Episode 05, "The Imperial City Dreams of Thieves (Part 1)"
Synopsis: Lupin suddenly finds himself in early Showa Era Japan, where he is identified as the thief Golden Mask, and pursued by Inspector Namikoshi and famous detective Kogoro Akechi. He keeps spotting familiar faces, but they're all different people in this time period. He is convinced that taking possession of an enormous clock from Chinas Yuan Dynasty, found by a woman named Ruriko, will assist him in finding answers to his situation. But he has to contend with rivals in stealing in addition to law enforcement. Can Lupin pull off the historical heist? Trouble strikes like clockwork in this mysterious adventure in the past!
This episode takes place in the Showa Era, which means Lupin's either dreaming or he's taken a trip back in time. Strangely, though, so many of the people he meets in the past have taken the form of people he already knows. He sees Zenigata, Fujiko, Jigen, and, in the end of this part, Goemon. But none of them know him. Or at least, not the real him. They see him as Arsene Lupin, the infamous gentleman thief, in the guise of Golden Mask, which was recently discovered by Kogoro Akechi. So once again, Lupin is pitted against a literary detective, much like in the main arc of this series, where he's up against Sherlock Holmes.
Kogoro Akechi is the creation of Japanese mystery writer Edogawa Ranpo, who lived from 1894 to 1965. Ranpo's fictional detective starred in many short stories and novels. In fact, Ranpo was at least as prolific and accomplished as the subject of the previous episode, Ernest Hemingway, producing both long form and short form prose. He may not be as celebrated as Hemingway, at least not in the West, but he was a major literary figure.
But as for me? I'm not that familiar with Ranpo. So I had to look up a lot of things just to keep up with the episode, let alone review it for my blog. For instance, the character Fujiko represents in this story is apparently named Black Lizard.
But let's take a look at the episode based solely on how it's presented, instead of relying on all the references to Ranpo's fiction. For one, I find the between-World-Wars Showa period setting to be incredibly charming and ripe for material for Lupin III, since you had a time where theives could realistically get away with a lot more than in modern times with its complicated technology. Normally I dislike time travel in Lupin, but that's usually because it's bogged down in how Lupin's tampering with the past will affect the future, and this episode doesn't seem to particularly care about that kind of thing.
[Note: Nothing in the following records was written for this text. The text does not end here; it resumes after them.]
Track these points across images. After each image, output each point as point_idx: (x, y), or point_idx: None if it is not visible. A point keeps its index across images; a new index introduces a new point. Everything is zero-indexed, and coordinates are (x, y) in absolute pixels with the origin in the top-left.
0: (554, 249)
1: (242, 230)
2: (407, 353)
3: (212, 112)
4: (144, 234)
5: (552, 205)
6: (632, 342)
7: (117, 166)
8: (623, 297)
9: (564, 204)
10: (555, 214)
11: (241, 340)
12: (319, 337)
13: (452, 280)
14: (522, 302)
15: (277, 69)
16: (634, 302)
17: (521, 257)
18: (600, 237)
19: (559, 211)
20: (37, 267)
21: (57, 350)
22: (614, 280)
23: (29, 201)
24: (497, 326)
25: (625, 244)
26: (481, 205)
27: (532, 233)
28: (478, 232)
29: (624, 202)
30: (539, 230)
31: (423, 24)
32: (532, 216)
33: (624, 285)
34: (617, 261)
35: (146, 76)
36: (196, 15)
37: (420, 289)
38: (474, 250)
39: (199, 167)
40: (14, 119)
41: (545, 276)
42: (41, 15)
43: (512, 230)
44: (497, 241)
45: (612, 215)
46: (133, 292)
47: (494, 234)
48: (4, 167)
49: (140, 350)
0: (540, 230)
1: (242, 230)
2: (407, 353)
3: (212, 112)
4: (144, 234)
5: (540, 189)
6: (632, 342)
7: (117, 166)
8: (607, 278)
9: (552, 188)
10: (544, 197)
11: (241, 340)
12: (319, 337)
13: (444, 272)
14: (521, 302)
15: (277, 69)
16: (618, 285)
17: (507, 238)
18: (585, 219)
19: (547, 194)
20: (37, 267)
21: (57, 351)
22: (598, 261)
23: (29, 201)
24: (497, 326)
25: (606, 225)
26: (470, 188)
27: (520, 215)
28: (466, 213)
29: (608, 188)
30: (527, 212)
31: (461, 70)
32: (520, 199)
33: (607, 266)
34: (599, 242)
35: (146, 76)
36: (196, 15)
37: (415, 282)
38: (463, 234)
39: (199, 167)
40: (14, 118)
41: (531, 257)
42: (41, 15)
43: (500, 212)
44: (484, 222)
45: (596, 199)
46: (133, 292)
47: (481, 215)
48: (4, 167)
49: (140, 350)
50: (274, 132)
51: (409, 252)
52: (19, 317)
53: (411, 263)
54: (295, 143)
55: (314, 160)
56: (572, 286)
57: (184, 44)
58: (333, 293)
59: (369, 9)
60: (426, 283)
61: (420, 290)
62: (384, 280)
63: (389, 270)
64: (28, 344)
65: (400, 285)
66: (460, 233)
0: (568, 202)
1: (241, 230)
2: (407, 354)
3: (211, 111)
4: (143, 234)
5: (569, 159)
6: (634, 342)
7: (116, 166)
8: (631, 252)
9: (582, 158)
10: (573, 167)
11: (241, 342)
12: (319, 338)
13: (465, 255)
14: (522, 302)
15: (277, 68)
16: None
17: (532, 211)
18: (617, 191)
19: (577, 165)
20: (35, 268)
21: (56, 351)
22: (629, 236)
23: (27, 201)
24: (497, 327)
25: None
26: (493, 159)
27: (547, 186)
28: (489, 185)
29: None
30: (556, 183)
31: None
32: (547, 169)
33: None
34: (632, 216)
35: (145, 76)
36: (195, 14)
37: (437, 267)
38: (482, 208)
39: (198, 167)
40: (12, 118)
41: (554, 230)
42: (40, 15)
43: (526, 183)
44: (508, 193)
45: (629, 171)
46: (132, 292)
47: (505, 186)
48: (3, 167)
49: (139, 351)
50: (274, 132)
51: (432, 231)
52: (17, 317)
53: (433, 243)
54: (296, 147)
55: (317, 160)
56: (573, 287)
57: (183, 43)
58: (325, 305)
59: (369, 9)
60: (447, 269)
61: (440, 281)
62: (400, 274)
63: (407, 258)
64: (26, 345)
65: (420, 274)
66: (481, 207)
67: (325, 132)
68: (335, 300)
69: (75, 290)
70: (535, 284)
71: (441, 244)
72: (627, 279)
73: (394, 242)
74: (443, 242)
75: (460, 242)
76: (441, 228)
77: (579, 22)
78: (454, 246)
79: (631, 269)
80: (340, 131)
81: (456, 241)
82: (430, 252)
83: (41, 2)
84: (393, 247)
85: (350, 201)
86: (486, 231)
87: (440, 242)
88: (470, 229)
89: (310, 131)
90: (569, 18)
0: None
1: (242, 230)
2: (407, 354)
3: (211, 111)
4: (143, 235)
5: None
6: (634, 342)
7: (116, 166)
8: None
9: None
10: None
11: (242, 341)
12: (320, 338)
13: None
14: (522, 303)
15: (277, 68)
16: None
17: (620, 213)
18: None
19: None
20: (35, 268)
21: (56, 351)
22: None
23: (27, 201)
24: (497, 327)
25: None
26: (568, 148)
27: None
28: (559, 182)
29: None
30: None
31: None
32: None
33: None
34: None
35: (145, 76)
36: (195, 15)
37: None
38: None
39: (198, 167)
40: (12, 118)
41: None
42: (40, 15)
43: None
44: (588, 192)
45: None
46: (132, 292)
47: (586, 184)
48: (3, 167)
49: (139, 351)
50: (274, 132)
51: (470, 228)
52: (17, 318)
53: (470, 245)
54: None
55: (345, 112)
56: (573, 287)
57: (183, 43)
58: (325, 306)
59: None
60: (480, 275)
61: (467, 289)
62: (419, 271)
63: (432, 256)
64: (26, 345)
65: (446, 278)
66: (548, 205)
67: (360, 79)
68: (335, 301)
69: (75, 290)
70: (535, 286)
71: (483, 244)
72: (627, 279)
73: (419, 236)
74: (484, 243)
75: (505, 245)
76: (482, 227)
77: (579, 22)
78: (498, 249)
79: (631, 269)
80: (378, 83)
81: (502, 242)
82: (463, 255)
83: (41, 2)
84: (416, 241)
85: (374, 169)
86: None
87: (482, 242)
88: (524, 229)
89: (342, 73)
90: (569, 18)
If I have a problem with the episode, is that there are so many damn characters. You have Lupin, Black Lizard, Inspector Namikoshi, Kogoro Akechi, that officer guy, the guy Jigen represents, Ruriko, Ruriko's partner (in more than one way) Sarantuya (by the way, having clear lesbians in the Showa era? Risque!), and Goemon. It's a lot to keep track of, and frankly makes the proceedings a little overly convoluted.
I still look foward to seeing where this story takes us, though. I just hope it doesn't overstay its welcome, because I really want to get back to the Holmes storyline.